A new method of Sn purification and isotopic determination with a double-spike technique for geological and cosmochemical samples
Abstract
This study aimed at developing a new methodology for measuring tin isotope compositions in geological and cosmochemical materials. The analytical procedures included sample treatment, chemical purification and measurement protocol of Sn isotopes by mass spectrometry. A new separation protocol relying on three-stage ion-exchange chromatography was optimized. Sn was separated from matrices and isobaric interferents (i.e.

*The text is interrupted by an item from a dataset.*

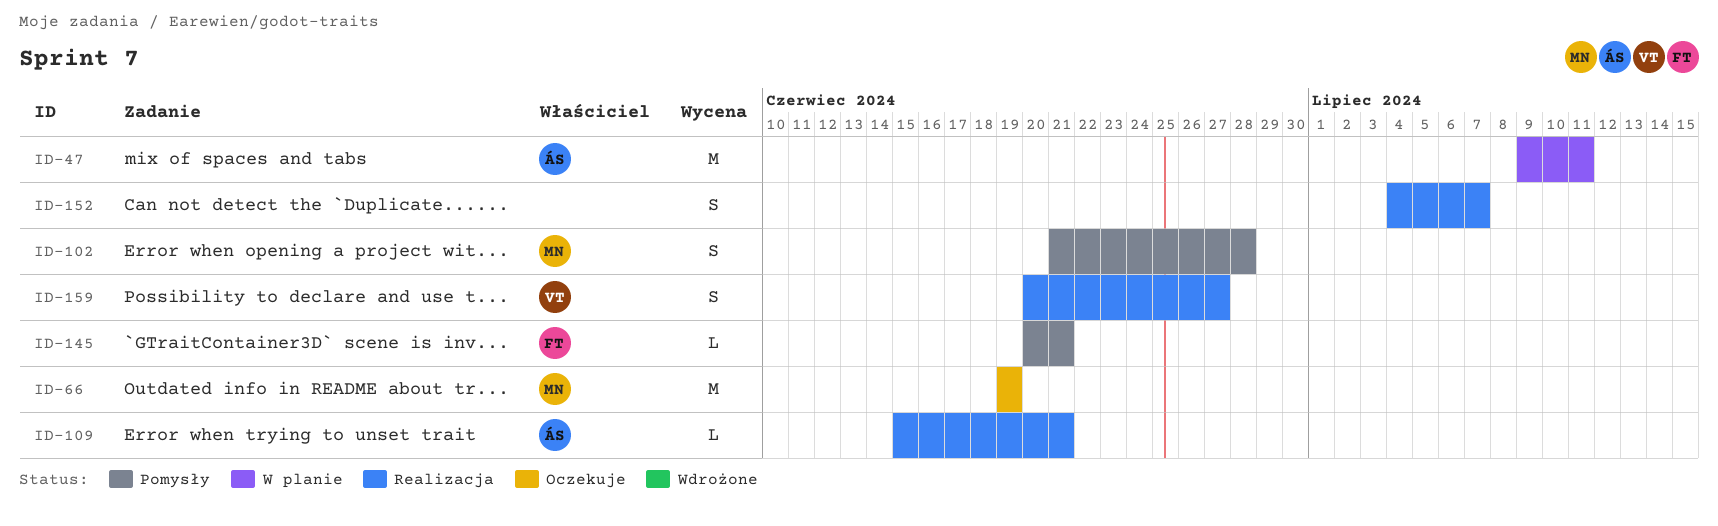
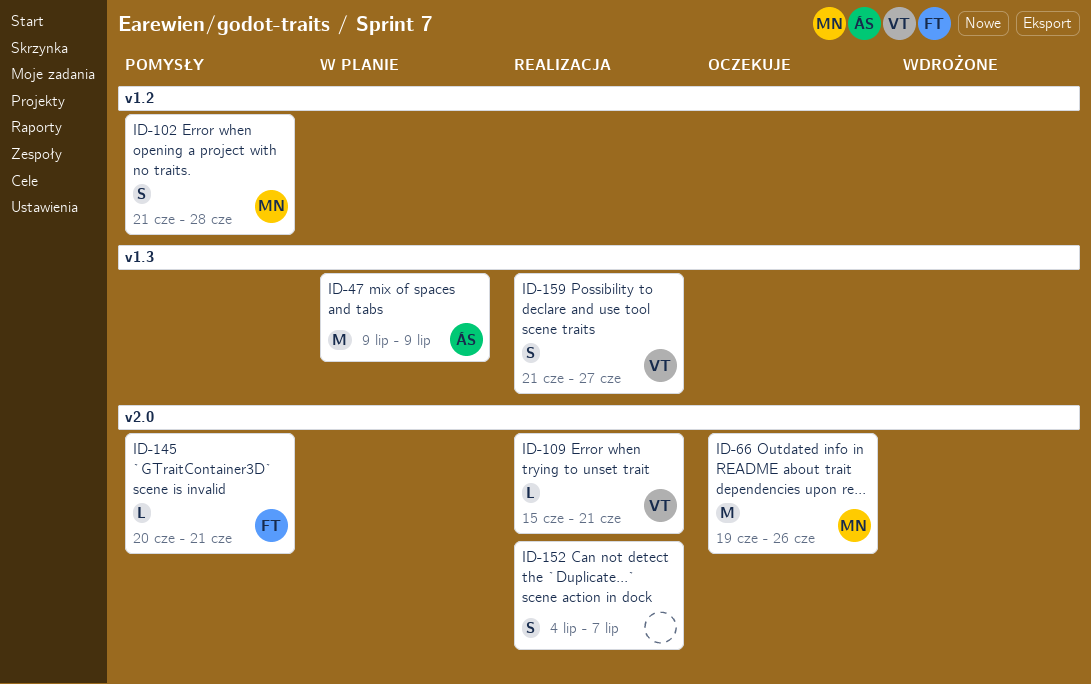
ID-47, due: Jul 11 -> Jul 9
ID-66, due: Jun 19 -> Jun 26
ID-109, owner: ÁS -> VT
ID-159, start: Jun 20 -> Jun 21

In, Cd and Te), as well as elements that could form molecular isobaric interferents (i.e. Ge, As, Se, Mo and Ag) with a high recovery close to 100%. The Sn isotope analysis was performed by using a Neptune Plus MC-ICP-MS equipped with jet cones. A double-spike technique was used for correcting isotope fractionation during the chemical procedure and instrumental mass bias correction and this method was shown to provide better reproducibility. All measurements were carried out at a concentration of 10 ppb and as little as 20 ng of Sn are sufficient for a single measurement. The precision of Sn standard solution NIST SRM 3161a with the double-spike method was 0.05‰ (2SD) for δ124Sn. The intermediate precision of the whole procedure was tested by measuring multiple dissolutions of several geostandards (BHVO-1, BHVO-2 and AGV-1) and a value of 0.11‰ (2SD) was obtained. This new method has the best precision and accuracy for Sn isotope determination attained so far and has been applied to the analysis of geological and cosmochemical samples.